DangerousContraindicated
MDMA produces its effects by reversing the serotonin transporter; fluoxetine blocks that transporter. The result is unpredictable blunting of MDMA's effect alongside heavy serotonergic load, with documented risk of serotonin syndrome, hyperthermia, and death. Fluoxetine's long half-life (and its active metabolite norfluoxetine) extends this risk for weeks after the last dose.
Recommendation: Do not combine MDMA with fluoxetine. Because fluoxetine and norfluoxetine persist for 4-6 weeks, do not take MDMA for at least 5 weeks after stopping fluoxetine.
ModerateCaution
Fluoxetine substantially blunts psilocybin's psychedelic effects through chronic 5-HT2A receptor downregulation, and its very long half-life means the effect persists for weeks after stopping. There is also a theoretical risk of serotonin syndrome with combined serotonergic load.

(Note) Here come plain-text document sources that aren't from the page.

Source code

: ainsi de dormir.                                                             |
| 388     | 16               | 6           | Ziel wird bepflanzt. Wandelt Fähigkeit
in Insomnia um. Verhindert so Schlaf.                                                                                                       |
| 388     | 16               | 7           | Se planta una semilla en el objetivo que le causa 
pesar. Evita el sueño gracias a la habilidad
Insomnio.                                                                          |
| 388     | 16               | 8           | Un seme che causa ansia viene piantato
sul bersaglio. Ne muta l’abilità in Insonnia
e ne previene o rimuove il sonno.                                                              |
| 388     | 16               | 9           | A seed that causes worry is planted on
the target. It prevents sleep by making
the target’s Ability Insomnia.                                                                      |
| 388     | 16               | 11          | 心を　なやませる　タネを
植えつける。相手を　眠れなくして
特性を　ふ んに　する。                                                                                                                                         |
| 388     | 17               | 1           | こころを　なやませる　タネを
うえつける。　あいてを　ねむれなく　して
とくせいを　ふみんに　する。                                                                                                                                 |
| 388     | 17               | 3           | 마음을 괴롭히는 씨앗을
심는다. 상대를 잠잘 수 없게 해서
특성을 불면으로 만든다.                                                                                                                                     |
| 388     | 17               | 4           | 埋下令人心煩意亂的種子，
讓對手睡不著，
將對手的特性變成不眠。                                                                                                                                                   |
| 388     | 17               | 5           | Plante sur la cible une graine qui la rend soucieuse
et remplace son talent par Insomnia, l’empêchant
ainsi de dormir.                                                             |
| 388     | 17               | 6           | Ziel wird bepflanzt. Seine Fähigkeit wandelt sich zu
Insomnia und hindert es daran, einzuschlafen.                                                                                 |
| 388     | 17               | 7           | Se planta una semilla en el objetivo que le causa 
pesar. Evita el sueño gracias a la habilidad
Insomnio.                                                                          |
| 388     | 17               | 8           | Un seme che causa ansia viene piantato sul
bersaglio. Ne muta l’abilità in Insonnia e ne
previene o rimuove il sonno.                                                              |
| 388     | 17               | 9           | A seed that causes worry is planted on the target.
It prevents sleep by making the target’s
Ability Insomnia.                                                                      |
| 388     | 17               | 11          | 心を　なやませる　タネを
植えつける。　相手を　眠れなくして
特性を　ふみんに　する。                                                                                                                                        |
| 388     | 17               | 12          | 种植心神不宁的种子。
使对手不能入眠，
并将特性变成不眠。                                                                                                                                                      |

Recommendation: Do not take psilocybin while on fluoxetine. Because fluoxetine and norfluoxetine have half-lives of 1-2 weeks and 1-2+ weeks respectively, wait at least 5 weeks after the last fluoxetine dose before any psilocybin exposure.
ModerateCaution
Fluoxetine depletes platelet serotonin and impairs aggregation, while high-dose fish oil adds modest antiplatelet activity. Observational data show SSRIs increase upper GI bleeding risk by roughly 55%; adding another antiplatelet substance compounds that risk.
Recommendation: Low-dose fish oil (≤1g/day) is generally compatible with fluoxetine. Avoid high-dose fish oil (>3g/day) unless your prescriber agrees, and watch for easy bruising, nosebleeds, or dark stools. Stop fish oil 7 days before surgery.
ModerateCaution
Fluoxetine depletes platelet serotonin and impairs aggregation; ginkgo's ginkgolides inhibit platelet-activating factor. The combination compounds bleeding risk, with ginkgo-plus-SSRI accounting for a substantial share of documented herbal-psychotropic bleeding complications.
Recommendation: Avoid Ginkgo biloba while on fluoxetine. Watch for bruising, nosebleeds, or GI bleeding if you have already combined them, and stop Ginkgo 7-14 days before any planned surgery.